- Work request -
Write out the material below, starting at its first line and ending with the line that contains "49: (274, 361)", with both of those lines included. Leave the pictures out of your answer.

- Materials provided -
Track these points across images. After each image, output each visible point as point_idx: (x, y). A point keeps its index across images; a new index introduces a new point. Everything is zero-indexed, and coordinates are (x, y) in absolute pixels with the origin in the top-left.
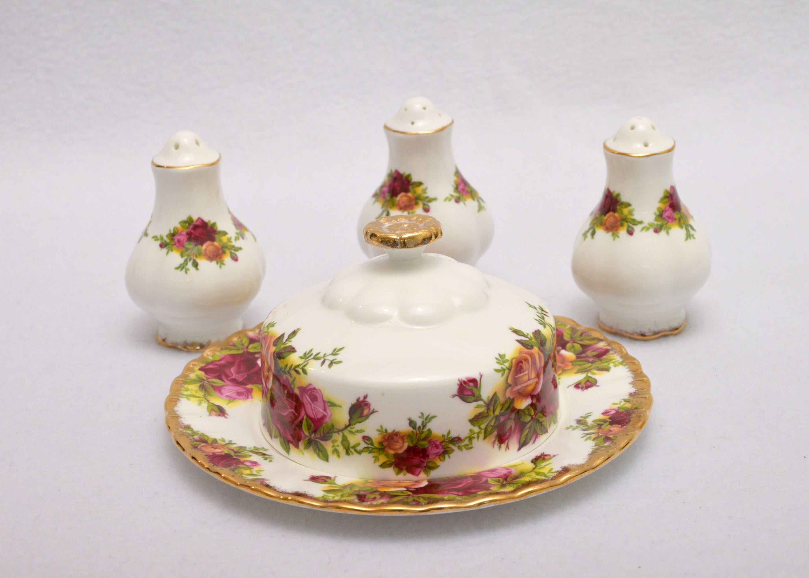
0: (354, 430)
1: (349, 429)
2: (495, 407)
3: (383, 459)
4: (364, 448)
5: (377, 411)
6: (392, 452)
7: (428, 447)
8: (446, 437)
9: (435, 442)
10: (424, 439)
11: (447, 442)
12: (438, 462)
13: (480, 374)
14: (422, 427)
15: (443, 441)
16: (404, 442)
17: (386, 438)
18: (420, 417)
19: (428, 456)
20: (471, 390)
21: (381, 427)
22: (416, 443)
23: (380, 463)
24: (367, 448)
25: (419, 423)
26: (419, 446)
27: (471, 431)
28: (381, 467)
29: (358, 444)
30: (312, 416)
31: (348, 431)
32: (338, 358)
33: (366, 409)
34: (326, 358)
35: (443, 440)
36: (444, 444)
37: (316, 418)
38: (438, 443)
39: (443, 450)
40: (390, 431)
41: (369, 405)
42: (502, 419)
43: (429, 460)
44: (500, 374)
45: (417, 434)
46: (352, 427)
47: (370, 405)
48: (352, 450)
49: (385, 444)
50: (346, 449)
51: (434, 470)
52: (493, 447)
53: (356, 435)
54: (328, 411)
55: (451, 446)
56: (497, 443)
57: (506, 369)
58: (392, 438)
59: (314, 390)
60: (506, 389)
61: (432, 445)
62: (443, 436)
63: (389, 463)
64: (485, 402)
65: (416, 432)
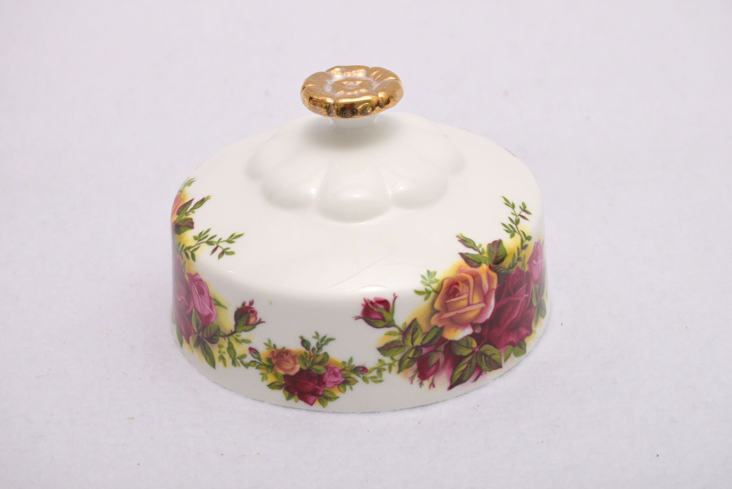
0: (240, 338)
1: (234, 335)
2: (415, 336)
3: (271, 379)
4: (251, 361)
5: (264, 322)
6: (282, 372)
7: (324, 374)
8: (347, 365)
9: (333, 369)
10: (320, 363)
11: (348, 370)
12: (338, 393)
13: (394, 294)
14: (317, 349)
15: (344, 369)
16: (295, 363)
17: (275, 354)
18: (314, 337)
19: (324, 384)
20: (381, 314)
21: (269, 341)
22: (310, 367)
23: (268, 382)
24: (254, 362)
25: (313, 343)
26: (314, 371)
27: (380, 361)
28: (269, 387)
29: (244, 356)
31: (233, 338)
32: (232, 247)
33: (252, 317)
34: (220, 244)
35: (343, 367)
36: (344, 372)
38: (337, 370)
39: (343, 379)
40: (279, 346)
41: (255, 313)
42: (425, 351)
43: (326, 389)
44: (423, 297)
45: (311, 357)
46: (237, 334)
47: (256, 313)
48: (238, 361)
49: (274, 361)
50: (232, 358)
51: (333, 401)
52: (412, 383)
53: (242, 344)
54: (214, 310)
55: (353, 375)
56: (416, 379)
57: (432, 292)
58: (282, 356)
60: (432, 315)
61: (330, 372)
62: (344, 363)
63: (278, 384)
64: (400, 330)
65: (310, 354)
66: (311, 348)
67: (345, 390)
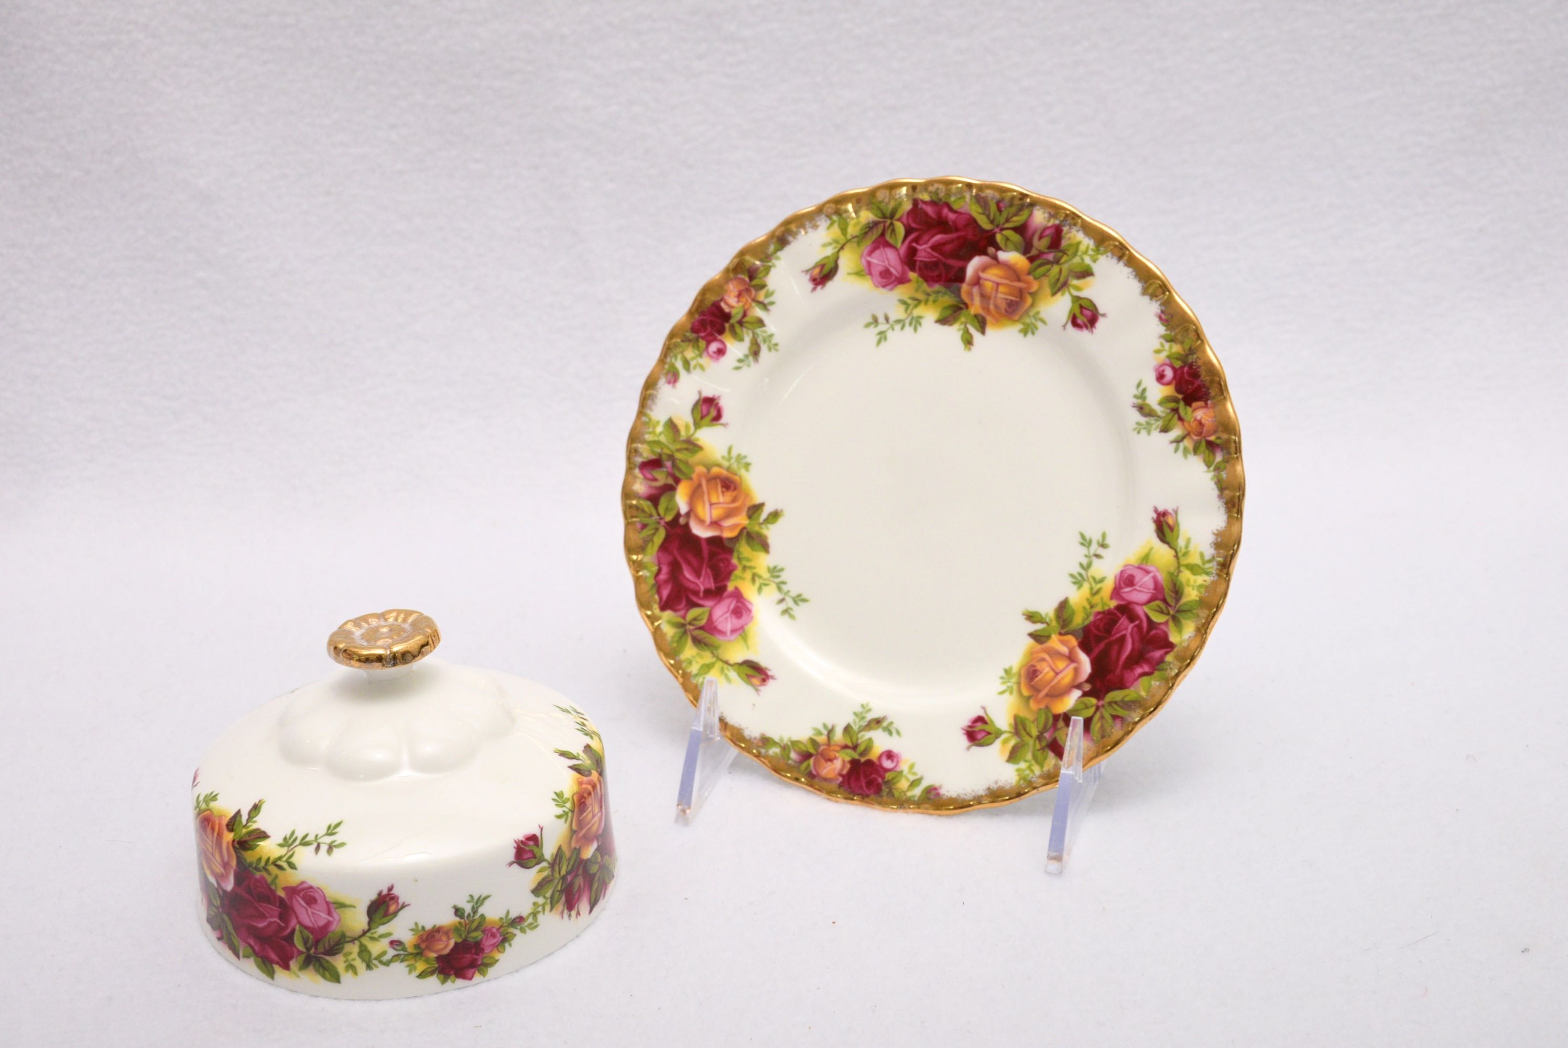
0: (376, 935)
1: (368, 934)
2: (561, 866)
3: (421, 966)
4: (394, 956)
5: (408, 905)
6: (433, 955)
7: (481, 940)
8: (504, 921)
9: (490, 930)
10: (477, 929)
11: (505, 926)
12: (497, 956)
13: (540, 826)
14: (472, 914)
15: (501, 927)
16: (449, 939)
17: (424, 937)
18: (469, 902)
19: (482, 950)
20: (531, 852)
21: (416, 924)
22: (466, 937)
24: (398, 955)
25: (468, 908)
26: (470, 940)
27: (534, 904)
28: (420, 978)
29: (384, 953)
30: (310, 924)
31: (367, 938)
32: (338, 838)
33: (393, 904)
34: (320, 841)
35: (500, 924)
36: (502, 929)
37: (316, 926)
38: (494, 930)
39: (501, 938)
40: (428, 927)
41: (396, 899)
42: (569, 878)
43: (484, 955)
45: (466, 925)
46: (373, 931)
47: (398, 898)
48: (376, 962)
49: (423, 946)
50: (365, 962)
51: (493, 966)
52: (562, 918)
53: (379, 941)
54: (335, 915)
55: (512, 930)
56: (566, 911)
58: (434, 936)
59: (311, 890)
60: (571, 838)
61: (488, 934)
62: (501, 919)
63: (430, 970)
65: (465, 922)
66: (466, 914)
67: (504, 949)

- Response to this exercise -
Track these points across images. After each image, output each visible point as point_idx: (x, y). A point keeps its index across images; a new index introduces a new point. Everything is zero-indexed, and coordinates are (x, y) in absolute pixels with the origin in the top-left.
0: (354, 430)
1: (349, 429)
2: (495, 407)
3: (383, 459)
4: (364, 448)
5: (377, 411)
6: (392, 452)
7: (428, 447)
8: (446, 437)
9: (435, 442)
10: (424, 439)
11: (447, 442)
12: (438, 462)
13: (480, 374)
14: (422, 427)
15: (443, 441)
16: (404, 442)
17: (386, 438)
18: (420, 417)
19: (428, 456)
20: (471, 390)
21: (381, 427)
22: (416, 443)
23: (380, 463)
24: (367, 448)
25: (419, 423)
26: (419, 446)
27: (471, 431)
28: (381, 467)
29: (358, 444)
30: (312, 416)
31: (348, 431)
32: (338, 358)
33: (366, 409)
34: (326, 358)
35: (443, 440)
36: (444, 444)
37: (316, 418)
38: (438, 443)
39: (443, 450)
40: (390, 431)
41: (369, 405)
42: (502, 419)
43: (429, 460)
44: (500, 374)
45: (417, 434)
46: (352, 427)
47: (370, 405)
48: (352, 450)
49: (385, 444)
50: (346, 449)
51: (434, 470)
52: (493, 447)
53: (356, 435)
54: (328, 411)
55: (451, 446)
56: (497, 443)
57: (506, 369)
58: (392, 438)
59: (314, 390)
60: (506, 389)
61: (432, 445)
62: (443, 436)
63: (389, 463)
64: (485, 402)
65: (416, 432)
0: (240, 338)
1: (234, 335)
2: (415, 336)
3: (271, 379)
4: (251, 361)
5: (264, 322)
6: (282, 372)
7: (324, 374)
8: (347, 365)
9: (333, 369)
10: (320, 363)
11: (348, 370)
12: (338, 393)
13: (394, 294)
14: (317, 349)
15: (344, 369)
16: (295, 363)
17: (275, 354)
18: (314, 337)
19: (324, 384)
20: (381, 314)
21: (269, 341)
22: (310, 367)
23: (268, 382)
24: (254, 362)
25: (313, 343)
26: (314, 371)
27: (380, 361)
28: (269, 387)
29: (244, 356)
31: (233, 338)
32: (232, 247)
33: (252, 317)
34: (220, 244)
35: (343, 367)
36: (344, 372)
38: (337, 370)
39: (343, 379)
40: (279, 346)
41: (255, 313)
42: (425, 351)
43: (326, 389)
44: (423, 297)
45: (311, 357)
46: (237, 334)
47: (256, 313)
48: (238, 361)
49: (274, 361)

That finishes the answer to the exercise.